- [Work required]:
Copy the text lines of the material below, changing each "ShipXpert" to "VersandPro" and leaving everything else as it stands. Omit the pictures.

Text extracted from each page:
--------

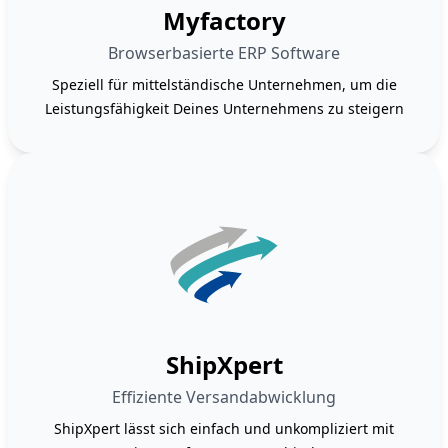
Myfactory
Browserbasierte ERP Software
Speziell für mittelständische Unternehmen, um die
Leistungsfähigkeit Deines Unternehmens zu steigern
ShipXpert
Effiziente Versandabwicklung
ShipXpert lässt sich einfach und unkompliziert mit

--------

- [Result below]:
Myfactory
Browserbasierte ERP Software
Speziell für mittelständische Unternehmen, um die
Leistungsfähigkeit Deines Unternehmens zu steigern
VersandPro
Effiziente Versandabwicklung
VersandPro lässt sich einfach und unkompliziert mit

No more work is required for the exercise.